One of the most spectacular and exciting moves in a poker game is the all-in. Going all-in, betting the rest… you can hear it in many different ways, but the essence is the same: putting the rest of the chips in play.
In context, it’s a move that makes a lot of sense, that exposes the player to obvious risks, but that can put the “receiver” of the move up against the wall, forcing him to fold or fatten the pot with the rest of his chips.
When is it better to resort to this move, when is it not recommended, and what are the odds at any given moment with an all-in? Let’s take a look.
As we said, an all-in in poker has a clear meaning: bet everything. What for a novice can be a meaningless, almost suicidal move, for a more experienced player it can be an emergency wild card that allows him to put a tough but somewhat incautious opponent on the ropes.
The expression “all in” started to become famous in No Limit Texas Hold’em games. If you look at the score sheet, before No Limit Texas Hold’em took off, seeing an all-in was a rare occurrence that only happened when a player wasn’t even able to cover one of his mandatory minimum bets.
Another development that also helped popularize all-in betting was multi-table tournaments. The unique precedent became the norm, until eventually an all-in is an accepted and relatively common move in cash games or sit & goes.
Seeing an all-in in online poker is more common than you might think. We can see it in the following scenarios most often:
As a way to intimidate an opponent into stealing his chips. When a player desperately needs more chips (this usually ends badly). During a bluff, to force the other players to fold. When you have a good hand and want to increase the size of the pot. When a player lacks enough chips to cover his bet, also a desperate play. When you try to deceive an opponent, with a simulated bluff, so that he or several of them will bite (erratic bets and contradictory signals that lead to bluffing) and enter a hand that they have lost, thinking that we have bluffed. In other words, we can only see an all-in in poker for two reasons: pure strategy or full desperation. Getting a proper read on your opponent’s play will be crucial in trying to get an idea of what their play is.
If you have a weak hand, you can use the all-in to look absolutely confident in your hand. This is very useful, but you have to get it right so that your strategy doesn’t show the seams.
An all-in is also a very good option when you detect that an opponent is about to make a strong hand. If, for example, he is only one card short, an all-in can force him to fold. However, if he doesn’t fold and goes all-in, we run the risk that he could finish his project and end up making a strong hand that beats us, which would put us in a very delicate situation: the all-in would have blown up in our face, making us lose all our chips.

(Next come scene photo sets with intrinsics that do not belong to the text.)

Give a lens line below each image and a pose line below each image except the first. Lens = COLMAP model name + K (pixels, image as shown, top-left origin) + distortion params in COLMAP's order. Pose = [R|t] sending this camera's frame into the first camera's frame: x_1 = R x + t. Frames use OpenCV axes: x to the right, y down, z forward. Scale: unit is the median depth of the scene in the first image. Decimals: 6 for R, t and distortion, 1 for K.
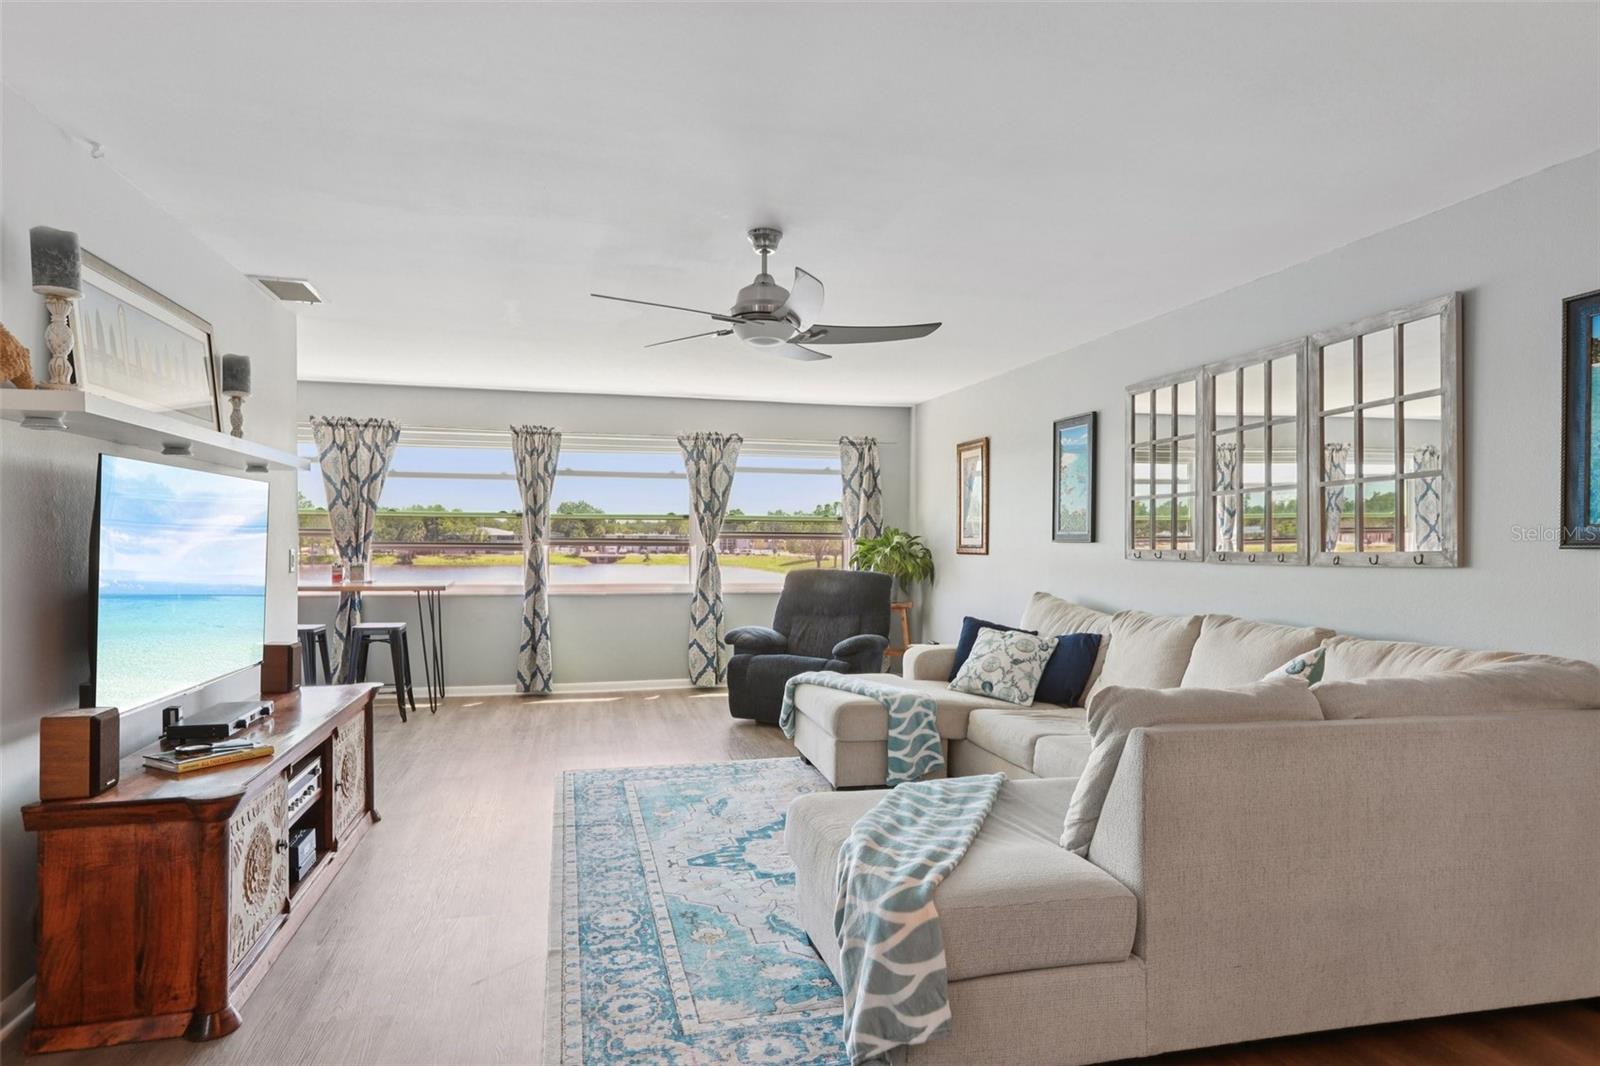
lens RADIAL K [[900.1, 0, 795.5], [0, 900.1, 554.4], [0, 0, 1]] dist [-0.009846, 0.025186]
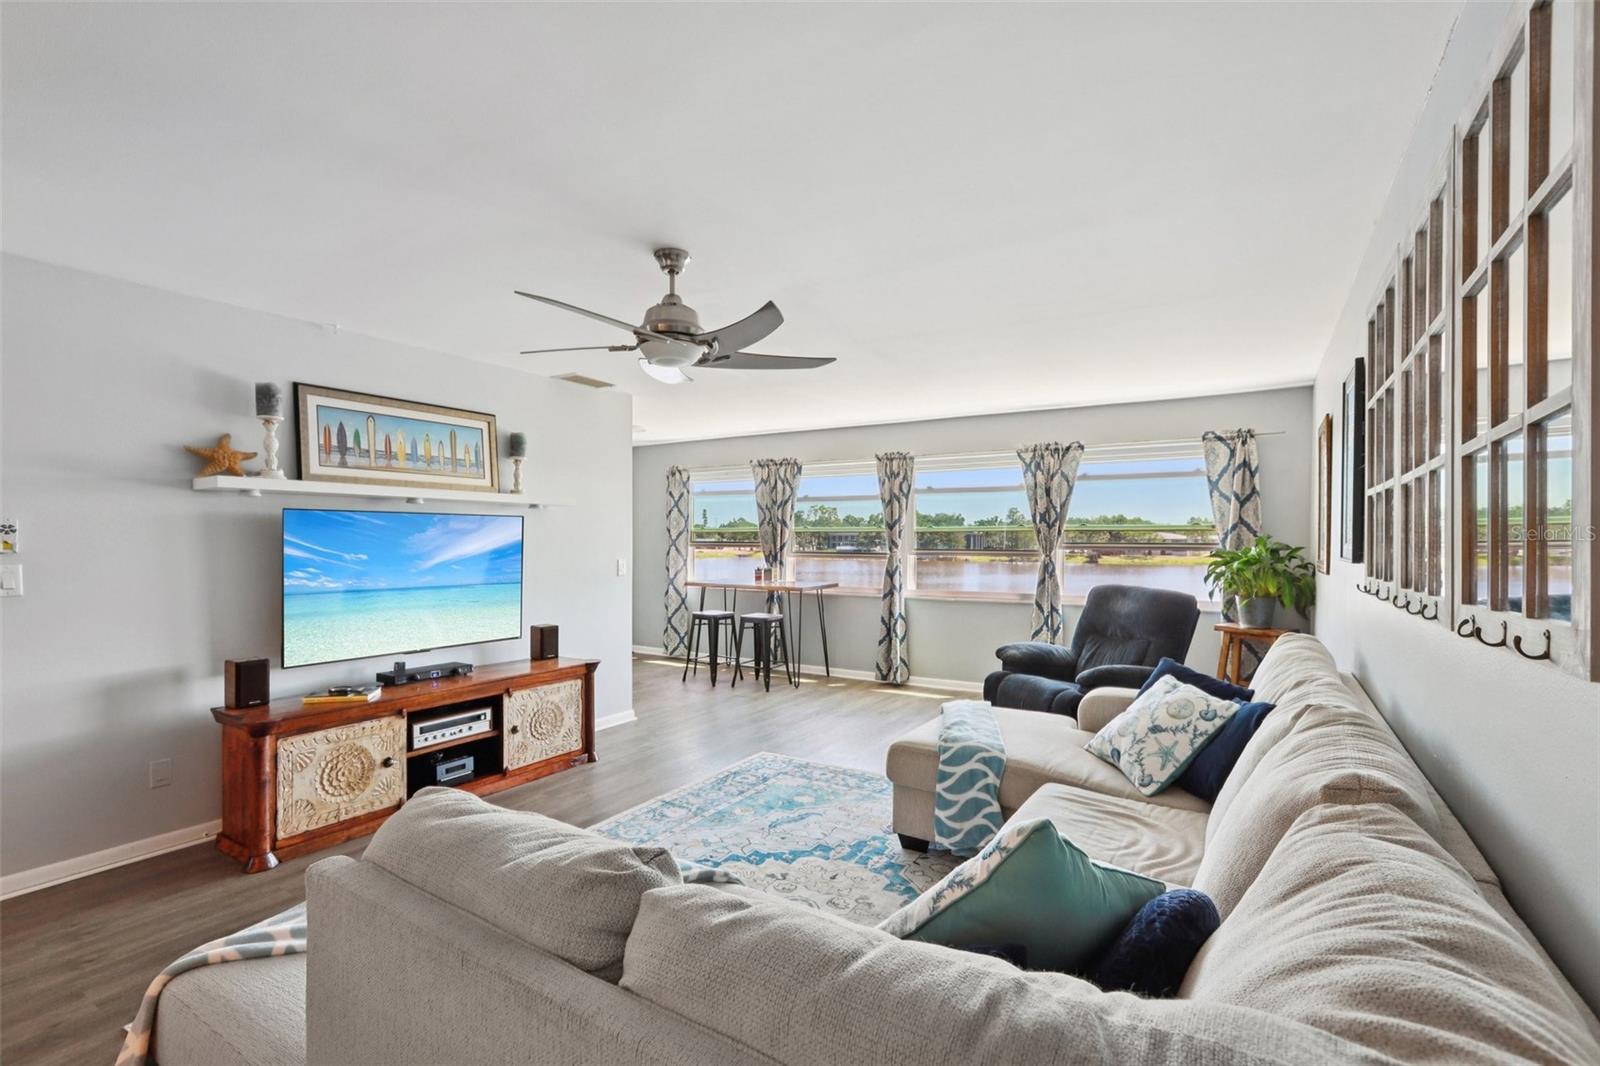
lens RADIAL K [[734.4, 0, 799.0], [0, 734.4, 543.7], [0, 0, 1]] dist [-0.035767, 0.014723]
pose [[0.692718, -0.001822, -0.721206, 0.489694], [-0.009454, 0.999888, -0.011607, -0.020153], [0.721147, 0.014858, 0.692623, 0.409546]]
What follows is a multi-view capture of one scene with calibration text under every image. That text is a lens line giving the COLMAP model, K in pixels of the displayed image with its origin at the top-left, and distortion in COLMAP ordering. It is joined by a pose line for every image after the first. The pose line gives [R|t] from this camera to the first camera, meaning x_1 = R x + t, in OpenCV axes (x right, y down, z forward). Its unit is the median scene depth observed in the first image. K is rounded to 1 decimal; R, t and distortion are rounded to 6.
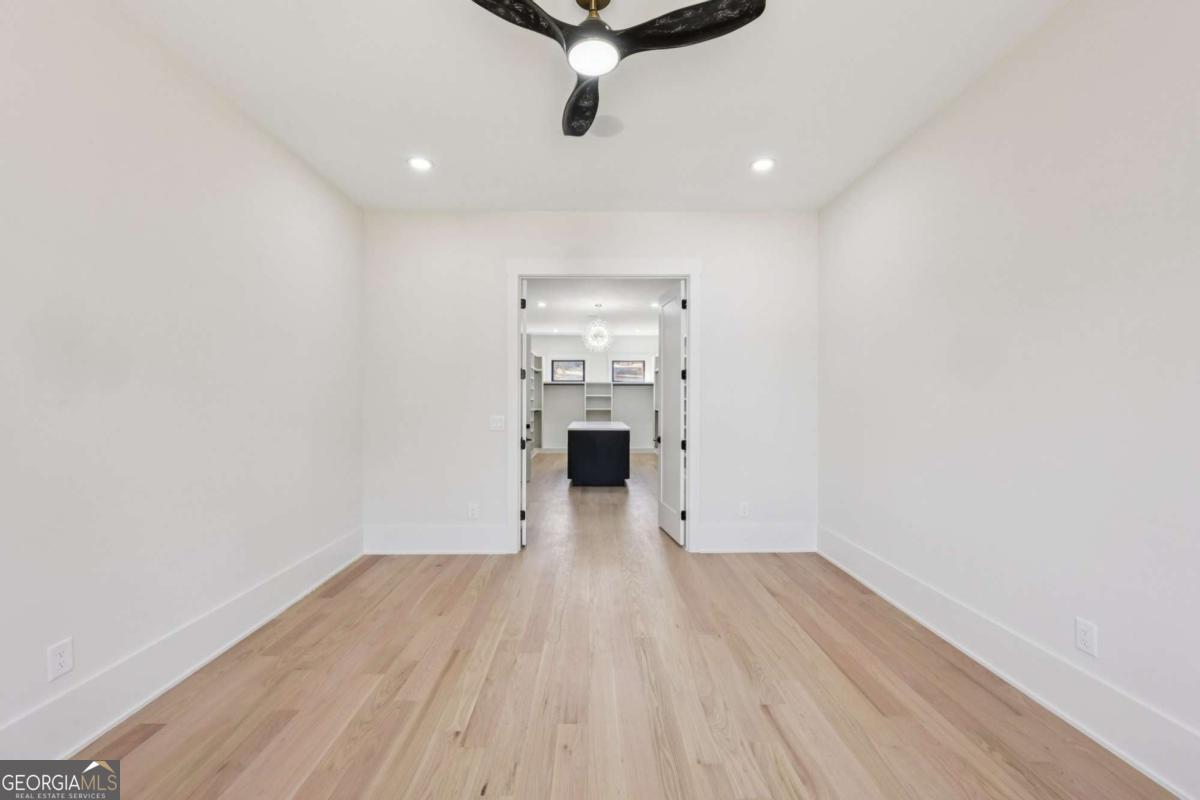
lens RADIAL K [[482.4, 0, 593.8], [0, 482.4, 401.2], [0, 0, 1]] dist [-0.000230, 0.000360]
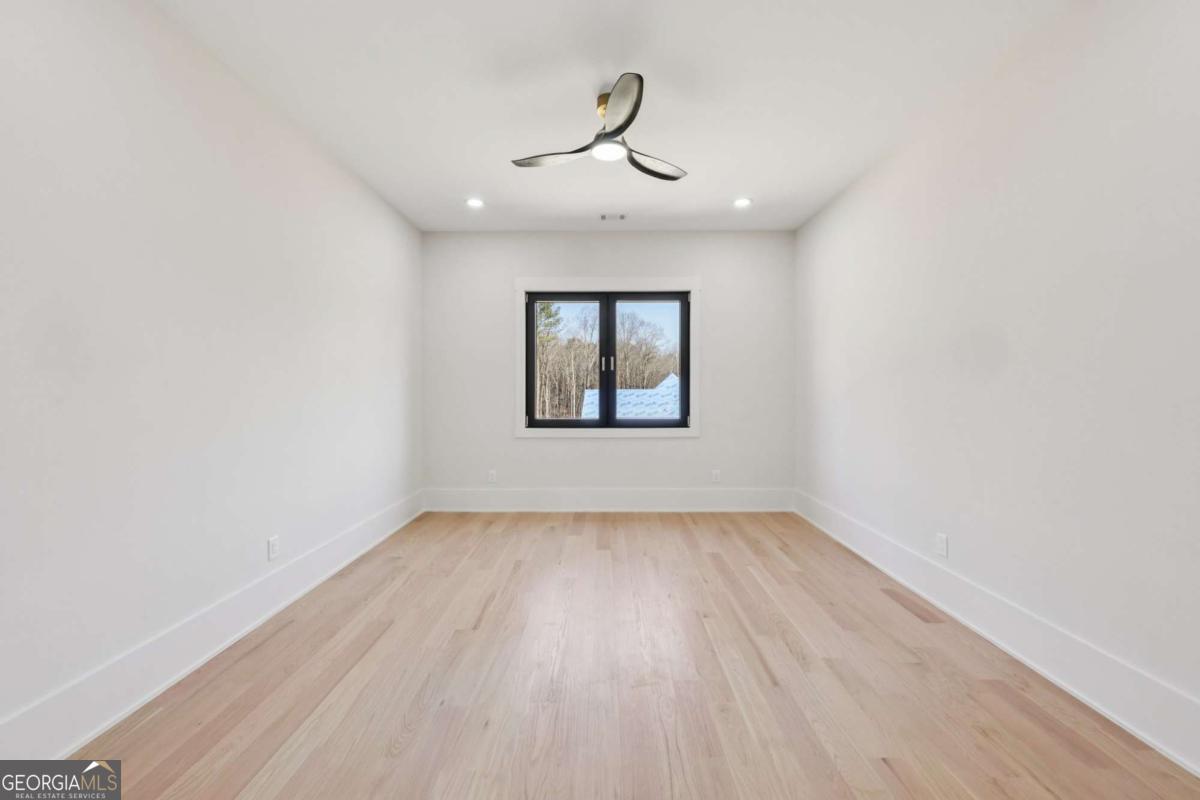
lens RADIAL K [[482.4, 0, 593.8], [0, 482.4, 401.2], [0, 0, 1]] dist [-0.000230, 0.000360]
pose [[-0.999661, 0.003703, 0.025786, 0.006541], [0.004380, 0.999646, 0.026251, 0.005765], [-0.025679, 0.026355, -0.999323, 1.728759]]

In poker, an all-in is only made when you are very sure of what is happening at the table. To take the above example as a reference: if an opponent is about to make a good hand and we want to force him to fold, we will have to read his game and the way he is playing at the table to think about whether it is worth taking the risk of an all-in or not. If he is an aggressive player and accepts our all-in, we should forget about it. But if he is hesitant or plays tight, it is a good way to prevent him from finishing his project.
It is just as important to know when to go all-in as it is to know when not to go all-in. As a general rule, it is not recommended to go all-in as a remedy to win back the chips you have just lost. Although it is something that is always done to avoid being out of the game, it is actually better if it can be avoided, as it is a risky move.
Let’s take this scenario: we find that the first player to speak preflop “busts” all-in and leaves us all in the dark. It’s an unusual move, but it can happen. So, what do you do? You can bluff, but maybe even before the flop you have cards that you know your hand is going to be very strong.
As tempting as it would be, and as tempting as it would be to win by bluffing, it’s best not to play it too lightly. Because if his hand is really good, even if it’s unlikely, it means he’s going to crush us with his cards. Why gamble, then? Better to let it ride.
See how many chips he has if this happens. Because a preflop all-in with few chips probably means that his stack is strong or he’s bluffing, but if he has a lot of chips, he’s probably going all-in to show off his stack. Something very spectacular but also very absurd, which will only lead you to risk your chips unnecessarily. Chips that, by the way, will probably be less than your opponent’s, so you have everything against you to go all-in. Another example of when not to go all-in: if an opponent goes all-in on the river. A blatant case of provocation is when the bets on the flop and turn have been low, and when the river comes and your opponent goes all-in. He is putting us between a rock and a hard place. You should only respond with an all-in if your hand is clearly stronger.